- TASK DETAILS: Copy each entry below exactly. No images.

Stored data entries

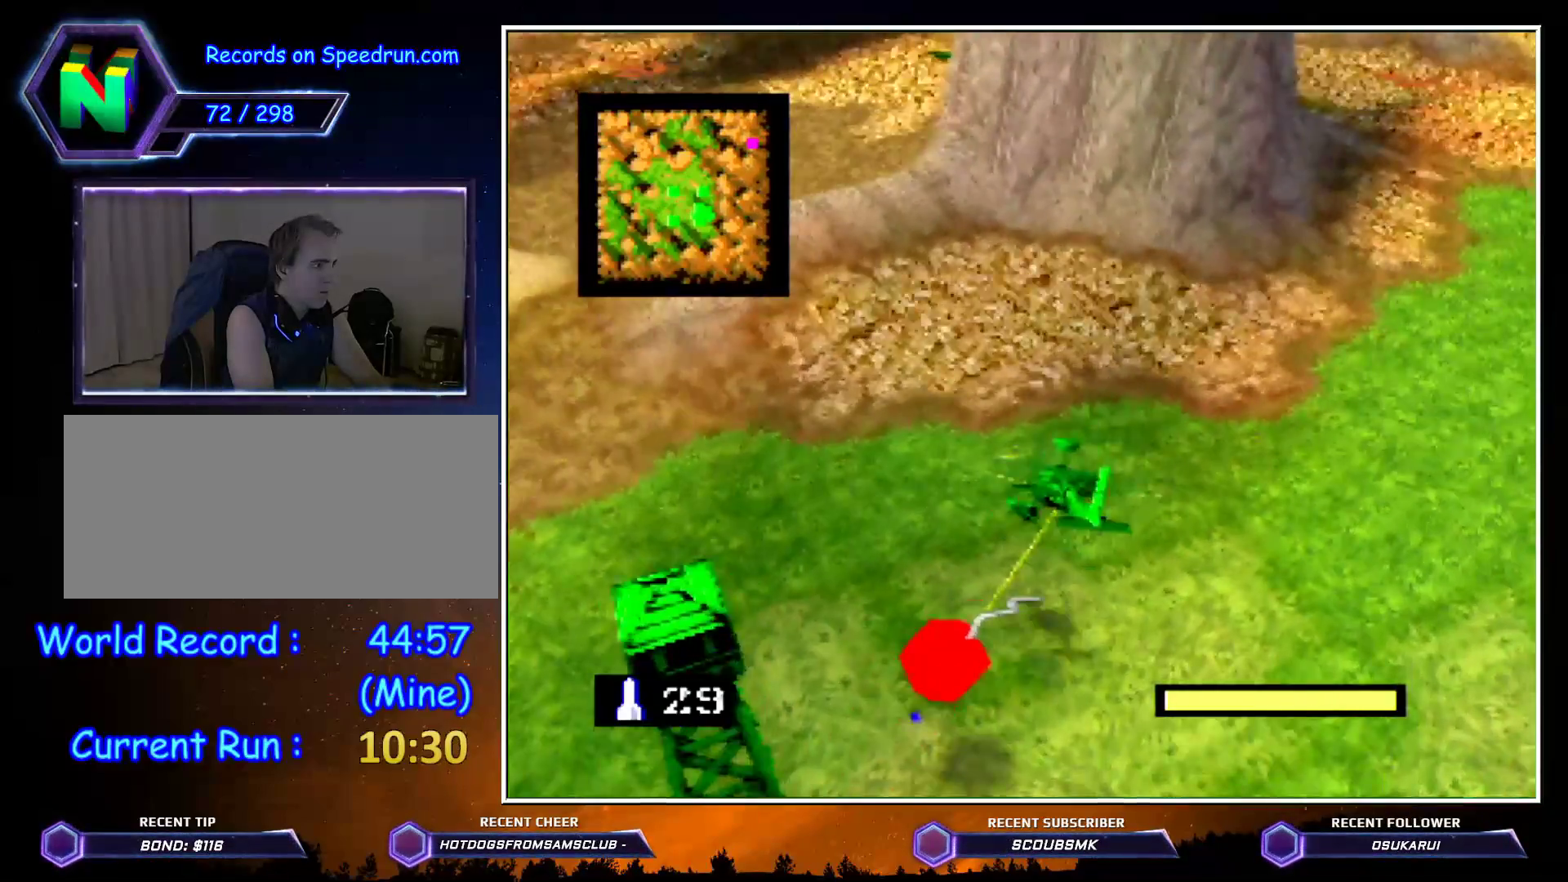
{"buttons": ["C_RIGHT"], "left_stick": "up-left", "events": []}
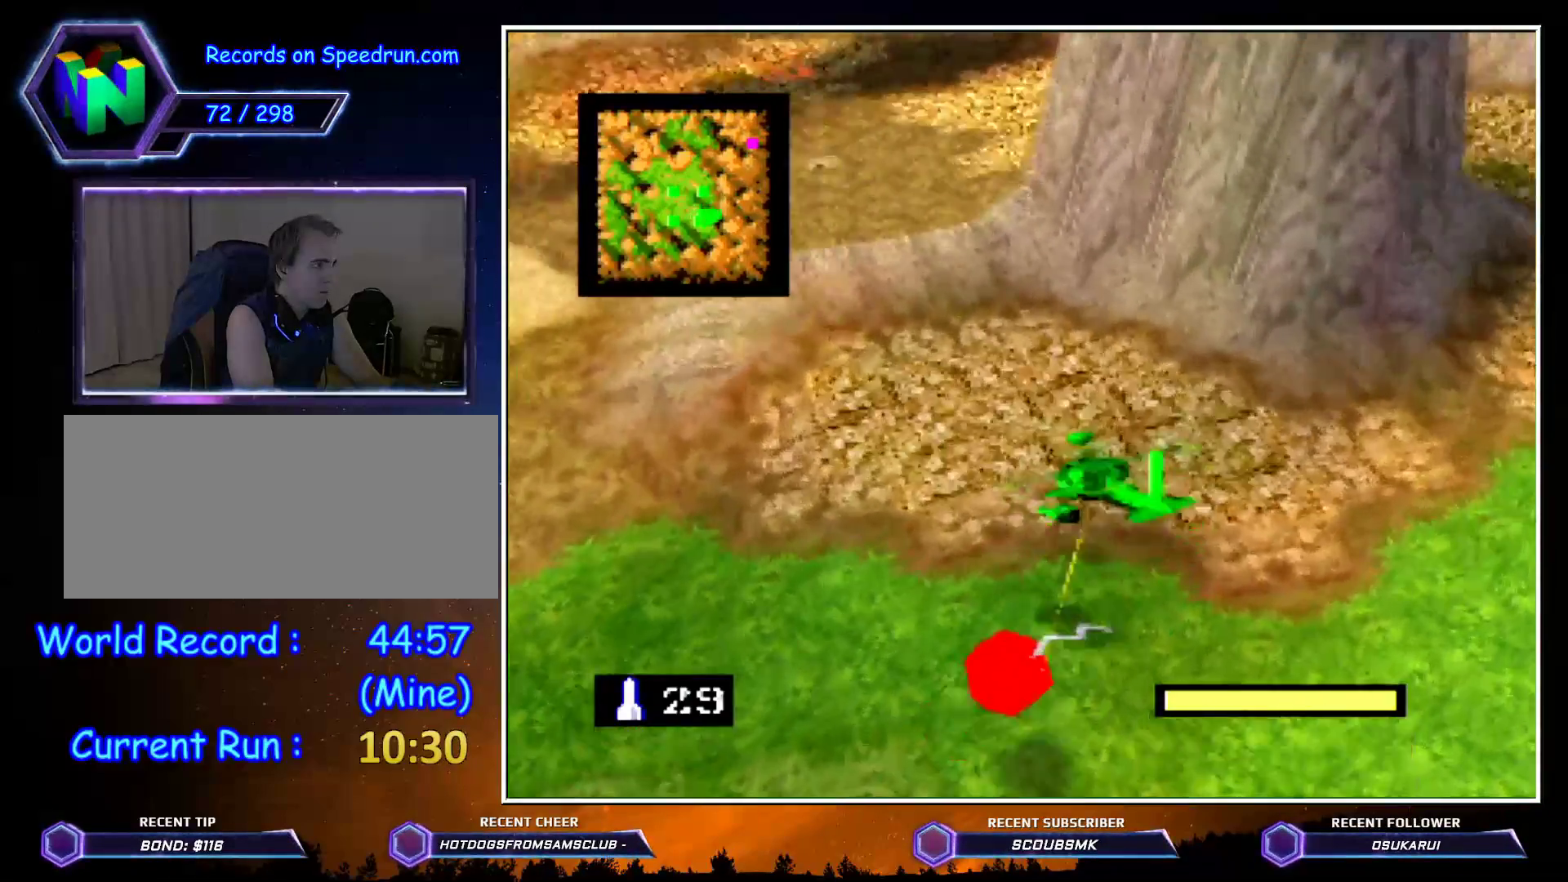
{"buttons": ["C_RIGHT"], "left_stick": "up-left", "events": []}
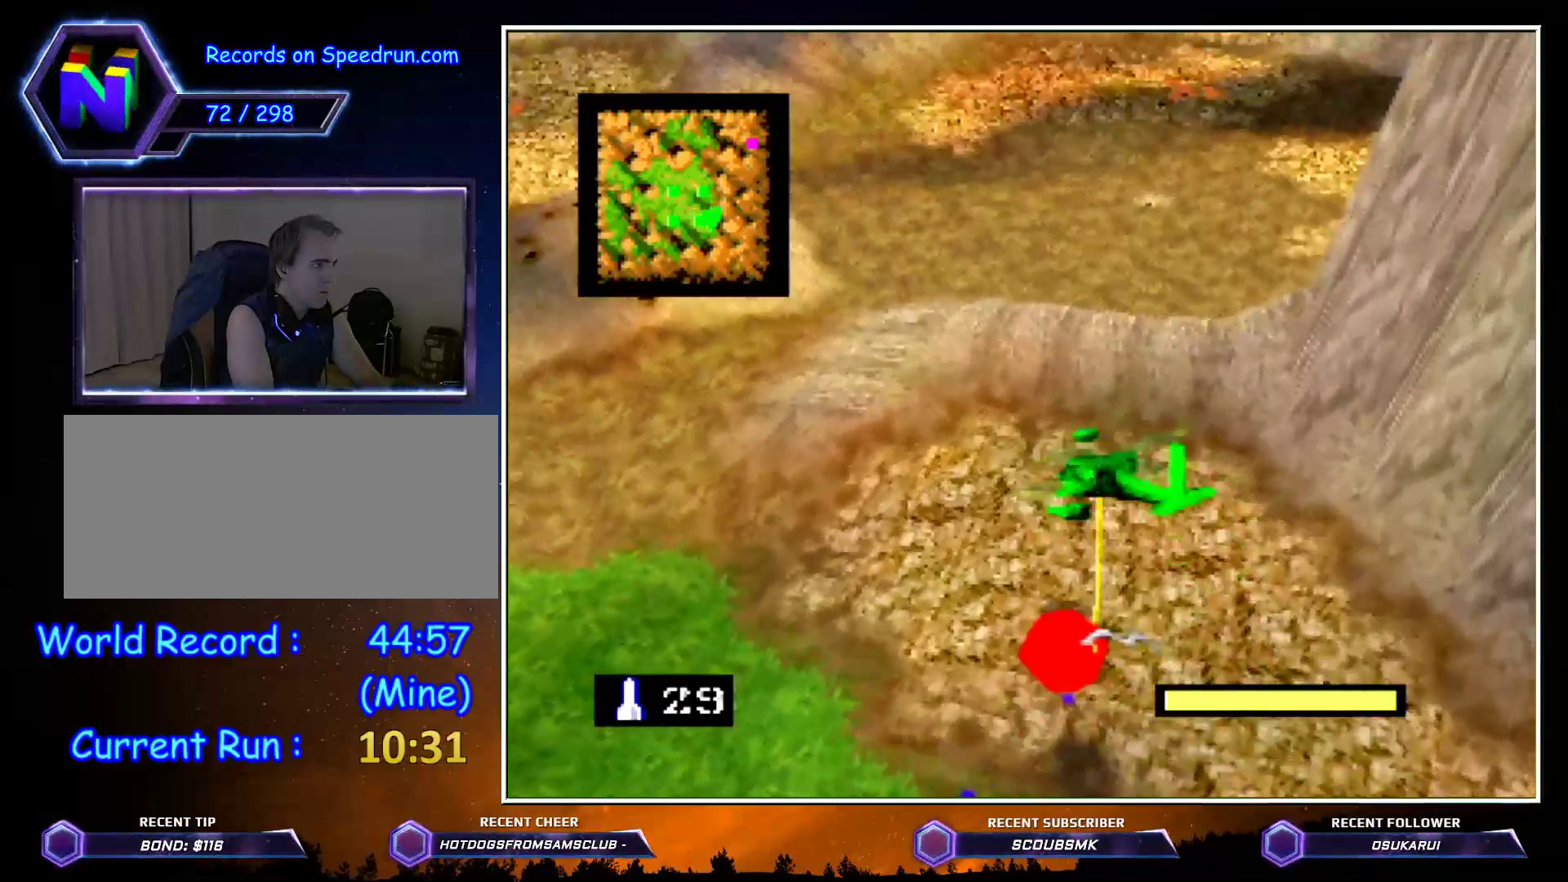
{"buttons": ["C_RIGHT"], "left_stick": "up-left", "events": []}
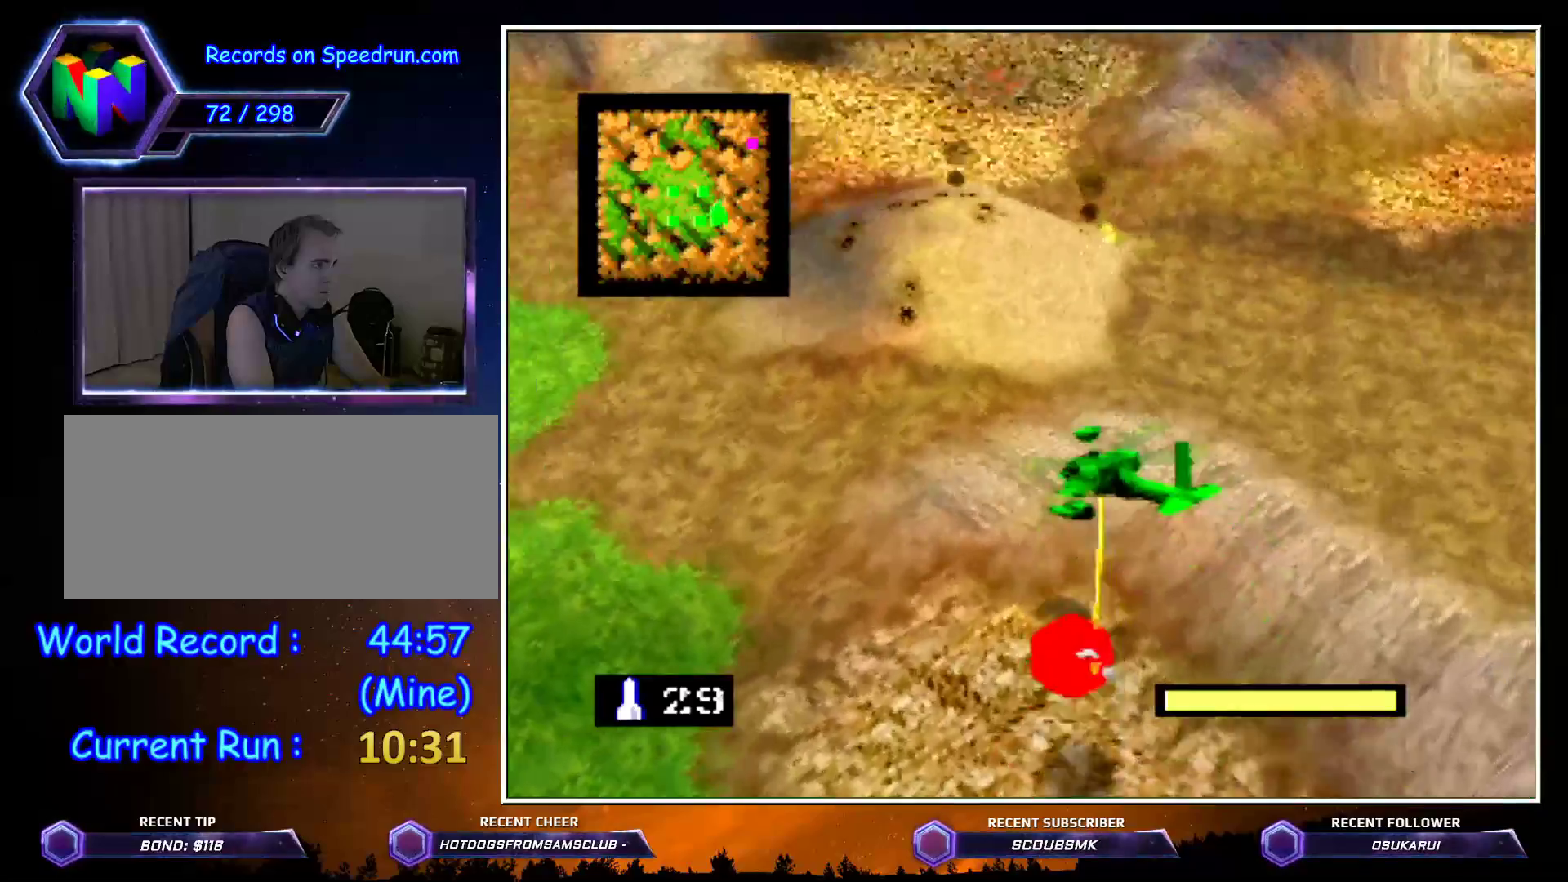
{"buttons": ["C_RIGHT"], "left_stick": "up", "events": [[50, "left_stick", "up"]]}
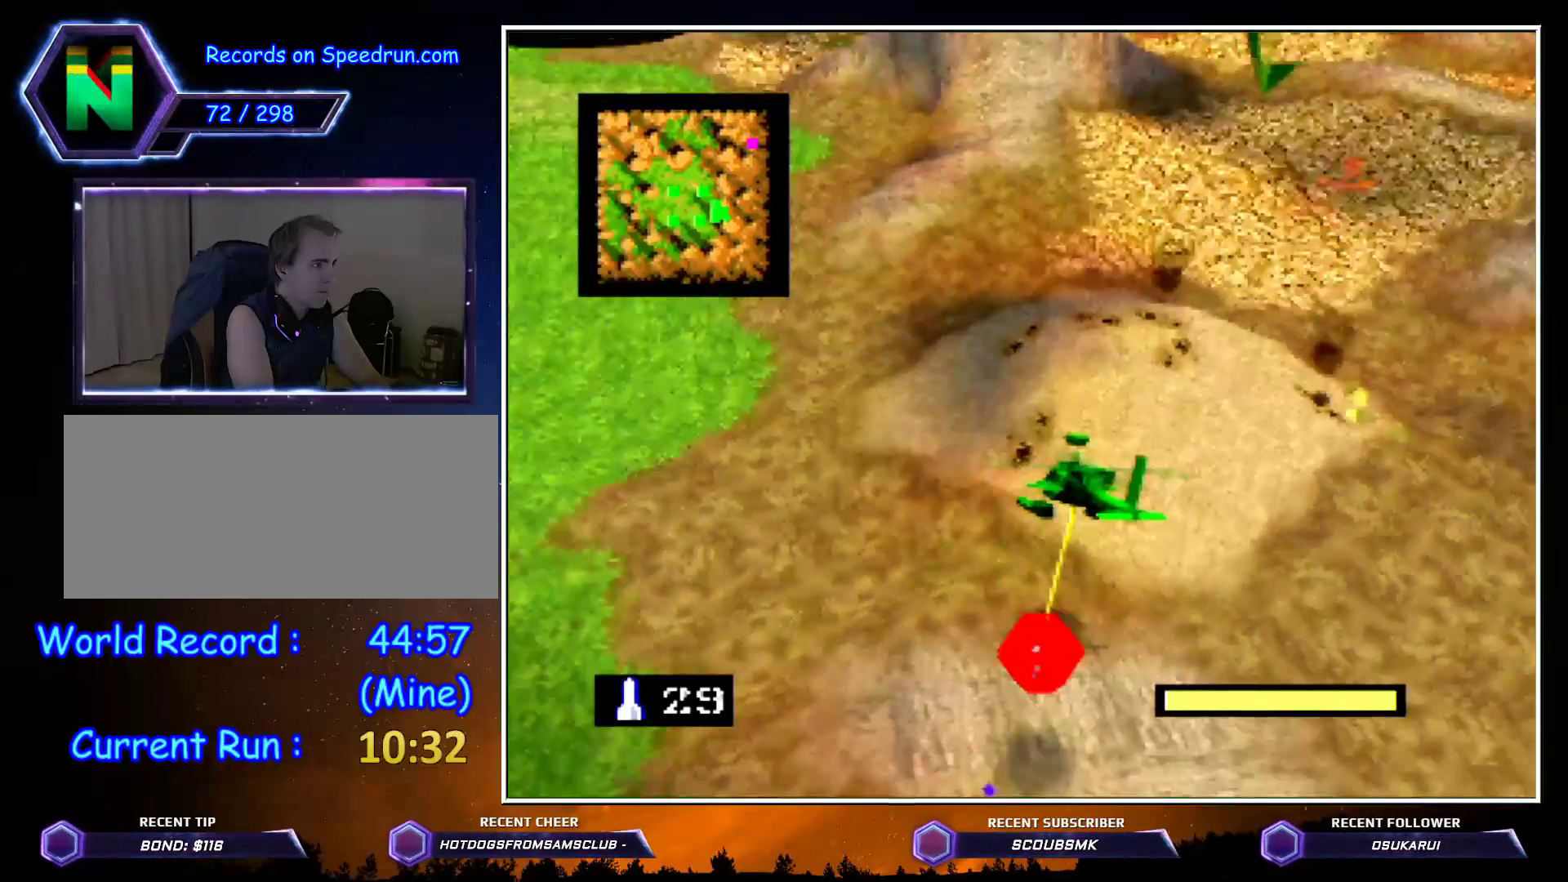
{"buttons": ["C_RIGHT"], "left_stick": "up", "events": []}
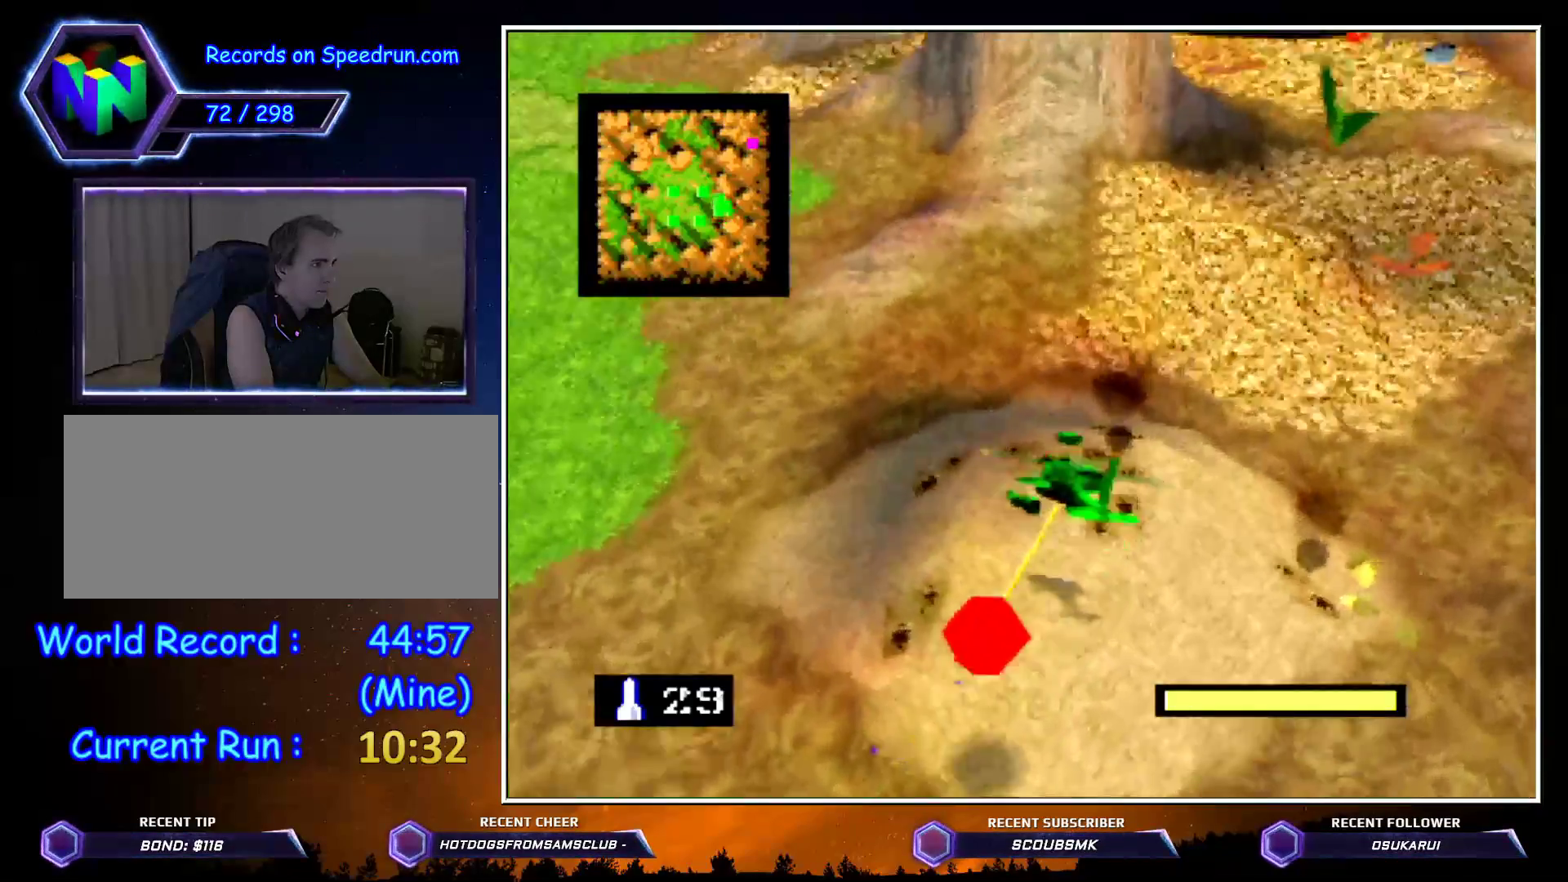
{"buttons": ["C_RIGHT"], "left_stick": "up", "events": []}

- SOLUTION TO THIS EXERCISE:
{"buttons": ["C_RIGHT"], "left_stick": "up-left", "events": []}
{"buttons": ["C_RIGHT"], "left_stick": "up-left", "events": []}
{"buttons": ["C_RIGHT"], "left_stick": "up-left", "events": []}
{"buttons": ["C_RIGHT"], "left_stick": "up", "events": [[50, "left_stick", "up"]]}
{"buttons": ["C_RIGHT"], "left_stick": "up", "events": []}
{"buttons": ["C_RIGHT"], "left_stick": "up", "events": []}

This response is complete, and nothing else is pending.